#### Written problem
Could you gather and copy every line of the material below that contains the string "tangentPropagation"? Case counts.
— Start of Records provided —
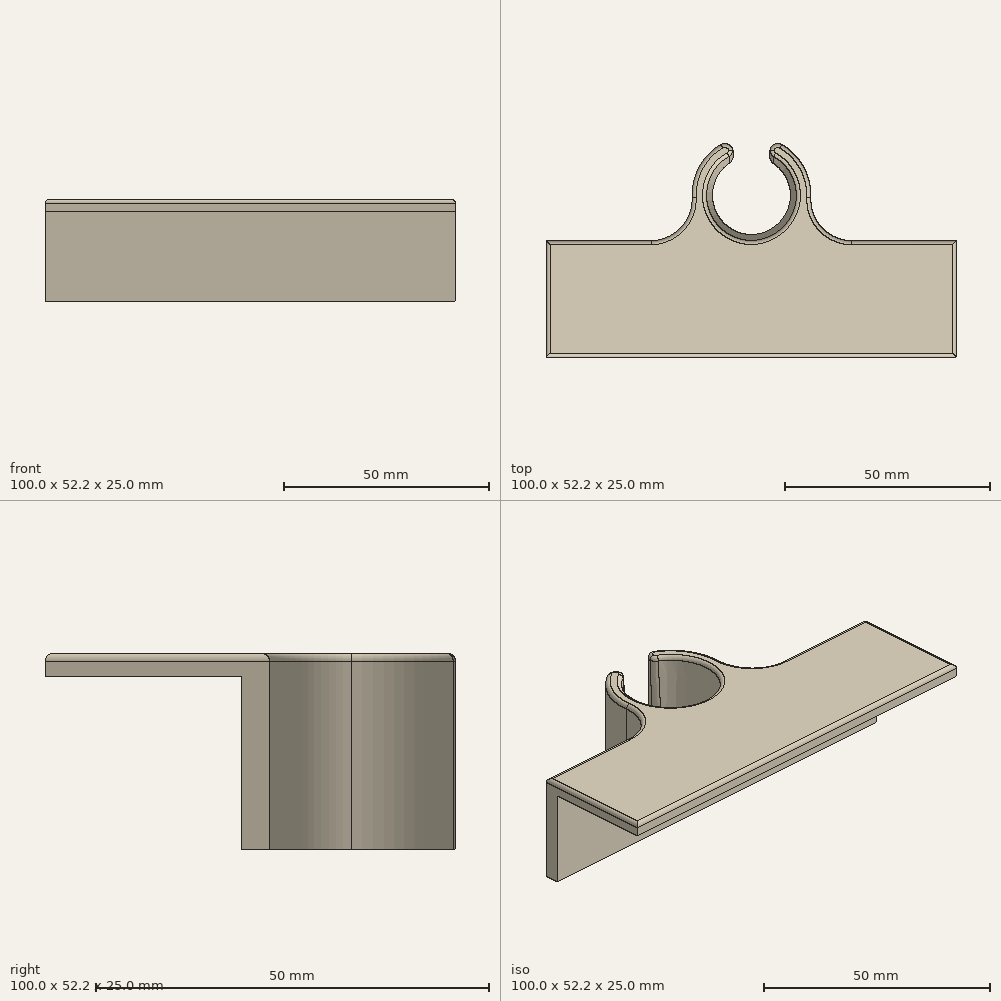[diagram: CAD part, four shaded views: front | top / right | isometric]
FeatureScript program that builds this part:
annotation { "Feature Type Name" : "Feature", "Feature Type Description" : "" }
export const myFeature = defineFeature(function(context is Context, id is Id, definition is map)
    precondition{}
    {
        {
            var Q0;
            Q0=qCreatedBy(makeId("Front.planeOp"),FACE);
            var sketch = newSketch(context, id + "F0", { "sketchPlane" : qUnion([Q0])});
            skLineSegment(sketch, "E0", {"start": v(-14.5, 12.5) * mm, "end": v(-14.5, -12.5) * mm});
            skLineSegment(sketch, "E1", {"start": v(-14.5, -12.5) * mm, "end": v(-9.5, -12.5) * mm});
            skLineSegment(sketch, "E2", {"start": v(-9.5, -12.5) * mm, "end": v(-11, 12.5) * mm});
            skLineSegment(sketch, "E3", {"start": v(-11, 12.5) * mm, "end": v(-14.5, 12.5) * mm});
            skLineSegment(sketch, "E4", {"start": v(0, 50) * mm, "end": v(0, -70) * mm});
            skSolve(sketch);
        }
        {
            var Q0;
            Q0=makeQuery(id+"F0.imprint","IMPRINT",FACE,{"disambiguationData":[TD([[makeQuery(id+"F0.imprint","IMPRINT",EDGE,{"derivedFrom":sQuery(id+"F0.wireOp",EDGE,"E0")}),1.0]])]});
            var Q1;
            Q1=sQuery(id+"F0.wireOp",EDGE,"E4");
            revolve(context, id + "F1", {"entities" : qUnion([Q0]), "axis" : qUnion([Q1]), "revolveType" : RevolveType.FULL});
        }
        {
            var Q0;
            Q0=qCreatedBy(makeId("Top.planeOp"),FACE);
            var sketch = newSketch(context, id + "F2", { "sketchPlane" : qUnion([Q0])});
            skLineSegment(sketch, "E5.bottom", {"start": v(50, -11) * mm, "end": v(-50, -11) * mm});
            skLineSegment(sketch, "E5.top", {"start": v(50, -14.5) * mm, "end": v(-50, -14.5) * mm});
            skLineSegment(sketch, "E5.left", {"start": v(50, -11) * mm, "end": v(50, -14.5) * mm});
            skLineSegment(sketch, "E5.right", {"start": v(-50, -11) * mm, "end": v(-50, -14.5) * mm});
            skPoint(sketch, "E5.middle", {"position": v(0, -12.75) * mm});
            skSolve(sketch);
        }
        {
            var Q0;
            Q0=makeQuery(id+"F2.imprint","IMPRINT",FACE,{"disambiguationData":[TD([[makeQuery(id+"F2.imprint","IMPRINT",EDGE,{"derivedFrom":sQuery(id+"F2.wireOp",EDGE,"E5.bottom")}),1.0]])]});
            var Q1;
            Q1=makeQuery(id+"F1.opRevolve","SWEPT_FACE",FACE,{"disambiguationData":[OSD([sQuery(id+"F0.wireOp",EDGE,"E3")])]});
            var Q2;
            Q2=makeQuery(id+"F1.opRevolve","SWEPT_FACE",FACE,{"disambiguationData":[OSD([sQuery(id+"F0.wireOp",EDGE,"E1")])]});
            extrude(context, id + "F3", {"entities" : qUnion([Q0]), "operationType" : NewBodyOperationType.ADD, "endBound" : BoundingType.UP_TO_SURFACE, "endBoundEntityFace" : qUnion([Q1]), "depth" : 40 * mm, "hasSecondDirection" : true, "secondDirectionBound" : SecondDirectionBoundingType.UP_TO_SURFACE, "secondDirectionOppositeDirection" : true, "secondDirectionBoundEntityFace" : qUnion([Q2]), "secondDirectionDepth" : 12.5 * mm});
        }
        {
            var Q0;
            Q0=qCreatedBy(makeId("Top.planeOp"),FACE);
            var sketch = newSketch(context, id + "F4", { "sketchPlane" : qUnion([Q0])});
            skLineSegment(sketch, "E6.bottom", {"start": v(4.48, 2.08) * mm, "end": v(-4.48, 2.08) * mm});
            skLineSegment(sketch, "E6.top", {"start": v(4.48, 44.45) * mm, "end": v(-4.48, 44.45) * mm});
            skLineSegment(sketch, "E6.left", {"start": v(4.48, 2.08) * mm, "end": v(4.48, 44.45) * mm});
            skLineSegment(sketch, "E6.right", {"start": v(-4.48, 2.08) * mm, "end": v(-4.48, 44.45) * mm});
            skPoint(sketch, "E6.middle", {"position": v(0, 23.26) * mm});
            skSolve(sketch);
        }
        {
            var Q0;
            Q0 = qSketchRegion(id + "F4", true);
            extrude(context, id + "F5", {"entities" : qUnion([Q0]), "operationType" : NewBodyOperationType.REMOVE, "endBound" : BoundingType.SYMMETRIC, "oppositeDirection" : true, "depth" : 50 * mm});
        }
        {
            var Q0;
            Q0=makeQuery(id+"F3.boolean.opBoolean","INTERSECT",EDGE,{"disambiguationData":[OD(1.0)],"derivedFrom":[makeQuery(id+"F1.opRevolve","SWEPT_FACE",FACE,{"disambiguationData":[OSD([sQuery(id+"F0.wireOp",EDGE,"E0")])]}),makeQuery(id+"F3.opExtrude","SWEPT_FACE",FACE,{"disambiguationData":[OSD([sQuery(id+"F2.wireOp",EDGE,"E5.bottom")])]})]});
            var Q1;
            Q1=makeQuery(id+"F3.boolean.opBoolean","INTERSECT",EDGE,{"disambiguationData":[OD(0.0)],"derivedFrom":[makeQuery(id+"F1.opRevolve","SWEPT_FACE",FACE,{"disambiguationData":[OSD([sQuery(id+"F0.wireOp",EDGE,"E0")])]}),makeQuery(id+"F3.opExtrude","SWEPT_FACE",FACE,{"disambiguationData":[OSD([sQuery(id+"F2.wireOp",EDGE,"E5.bottom")])]})]});
            fillet(context, id + "F6", {"entities" : qUnion([Q0, Q1]), "radius" : 10 * mm, "tangentPropagation" : true, "allowEdgeOverflow" : false});
        }
        {
            var Q0;
            Q0=makeQuery(id+"F5.boolean.opBoolean","INTERSECT",EDGE,{"derivedFrom":[makeQuery(id+"F1.opRevolve","SWEPT_FACE",FACE,{"disambiguationData":[OSD([sQuery(id+"F0.wireOp",EDGE,"E2")])]}),makeQuery(id+"F5.opExtrude","SWEPT_FACE",FACE,{"disambiguationData":[OSD([sQuery(id+"F4.wireOp",EDGE,"E6.left")])]})]});
            var Q1;
            Q1=makeQuery(id+"F5.boolean.opBoolean","INTERSECT",EDGE,{"derivedFrom":[makeQuery(id+"F1.opRevolve","SWEPT_FACE",FACE,{"disambiguationData":[OSD([sQuery(id+"F0.wireOp",EDGE,"E0")])]}),makeQuery(id+"F5.opExtrude","SWEPT_FACE",FACE,{"disambiguationData":[OSD([sQuery(id+"F4.wireOp",EDGE,"E6.left")])]})]});
            var Q2;
            Q2=makeQuery(id+"F5.boolean.opBoolean","INTERSECT",EDGE,{"derivedFrom":[makeQuery(id+"F1.opRevolve","SWEPT_FACE",FACE,{"disambiguationData":[OSD([sQuery(id+"F0.wireOp",EDGE,"E0")])]}),makeQuery(id+"F5.opExtrude","SWEPT_FACE",FACE,{"disambiguationData":[OSD([sQuery(id+"F4.wireOp",EDGE,"E6.right")])]})]});
            var Q3;
            Q3=makeQuery(id+"F5.boolean.opBoolean","INTERSECT",EDGE,{"derivedFrom":[makeQuery(id+"F1.opRevolve","SWEPT_FACE",FACE,{"disambiguationData":[OSD([sQuery(id+"F0.wireOp",EDGE,"E2")])]}),makeQuery(id+"F5.opExtrude","SWEPT_FACE",FACE,{"disambiguationData":[OSD([sQuery(id+"F4.wireOp",EDGE,"E6.right")])]})]});
            fillet(context, id + "F7", {"entities" : qUnion([Q0, Q1, Q2, Q3]), "radius" : 2 * mm, "tangentPropagation" : true, "allowEdgeOverflow" : false});
        }
        {
            var Q0;
            Q0=makeQuery(id+"F3.opExtrude","SWEPT_FACE",FACE,{"disambiguationData":[OSD([sQuery(id+"F2.wireOp",EDGE,"E5.top")])]});
            var sketch = newSketch(context, id + "F8", { "sketchPlane" : qUnion([Q0])});
            skLineSegment(sketch, "E7.bottom", {"start": v(50, 9.5) * mm, "end": v(-50, 9.5) * mm});
            skLineSegment(sketch, "E7.top", {"start": v(50, 12.5) * mm, "end": v(-50, 12.5) * mm});
            skLineSegment(sketch, "E7.left", {"start": v(50, 9.5) * mm, "end": v(50, 12.5) * mm});
            skLineSegment(sketch, "E7.right", {"start": v(-50, 9.5) * mm, "end": v(-50, 12.5) * mm});
            skPoint(sketch, "E7.middle", {"position": v(0, 11) * mm});
            skSolve(sketch);
        }
        {
            var Q0;
            Q0=makeQuery(id+"F8.imprint","IMPRINT",FACE,{"disambiguationData":[TD([[makeQuery(id+"F8.imprint","IMPRINT",EDGE,{"derivedFrom":sQuery(id+"F8.wireOp",EDGE,"E7.bottom")}),-1.0]])]});
            extrude(context, id + "F9", {"entities" : qUnion([Q0]), "operationType" : NewBodyOperationType.ADD, "depth" : 25 * mm});
        }
        {
            var Q0;
            {var subQ0=sQuery(id+"F0.wireOp",EDGE,"E3");Q0=makeQuery(id+"F9.boolean.opBoolean","MERGE",FACE,{"derivedFrom":[makeQuery(id+"F3.boolean.opBoolean","MERGE",FACE,{"derivedFrom":[makeQuery(id+"F1.opRevolve","SWEPT_FACE",FACE,{"disambiguationData":[OSD([subQ0])]}),makeQuery(id+"F3.opExtrude","CAP_FACE",FACE,{"disambiguationData":[OSD([subQ0])],"isStart":false})]}),makeQuery(id+"F9.opExtrude","SWEPT_FACE",FACE,{"disambiguationData":[OSD([sQuery(id+"F8.wireOp",EDGE,"E7.top")])]})]});}
            var Q1;
            Q1=makeQuery(id+"F3.opExtrude","TWEAK_EDGE",EDGE,{"derivedFrom":[makeQuery(id+"F2.imprint","IMPRINT",EDGE,{"derivedFrom":sQuery(id+"F2.wireOp",EDGE,"E5.bottom")}),makeQuery(id+"F2.imprint","IMPRINT",EDGE,{"derivedFrom":sQuery(id+"F2.wireOp",EDGE,"E5.right")})]});
            var Q2;
            Q2=makeQuery(id+"F3.opExtrude","TWEAK_EDGE",EDGE,{"derivedFrom":[makeQuery(id+"F2.imprint","IMPRINT",EDGE,{"derivedFrom":sQuery(id+"F2.wireOp",EDGE,"E5.bottom")}),makeQuery(id+"F2.imprint","IMPRINT",EDGE,{"derivedFrom":sQuery(id+"F2.wireOp",EDGE,"E5.left")})]});
            fillet(context, id + "F10", {"entities" : qUnion([Q0, Q1, Q2]), "radius" : 1 * mm, "tangentPropagation" : true, "allowEdgeOverflow" : false});
        }
    });
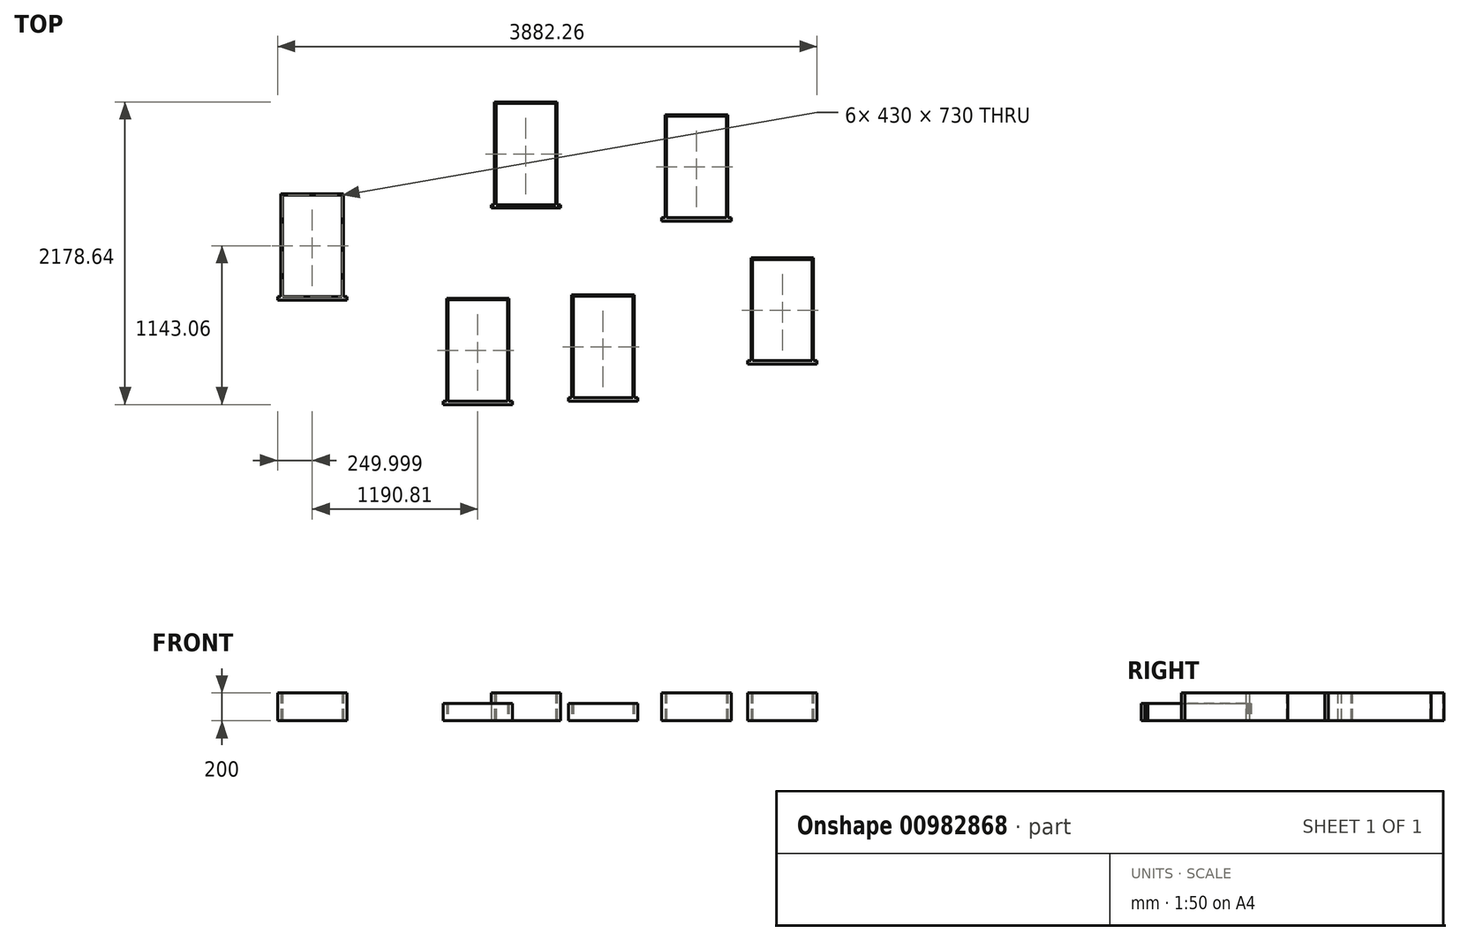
— End of Records provided —
#### Response
            fillet(context, id + "F6", {"entities" : qUnion([Q0, Q1]), "radius" : 10 * mm, "tangentPropagation" : true, "allowEdgeOverflow" : false});
            fillet(context, id + "F7", {"entities" : qUnion([Q0, Q1, Q2, Q3]), "radius" : 2 * mm, "tangentPropagation" : true, "allowEdgeOverflow" : false});
            fillet(context, id + "F10", {"entities" : qUnion([Q0, Q1, Q2]), "radius" : 1 * mm, "tangentPropagation" : true, "allowEdgeOverflow" : false});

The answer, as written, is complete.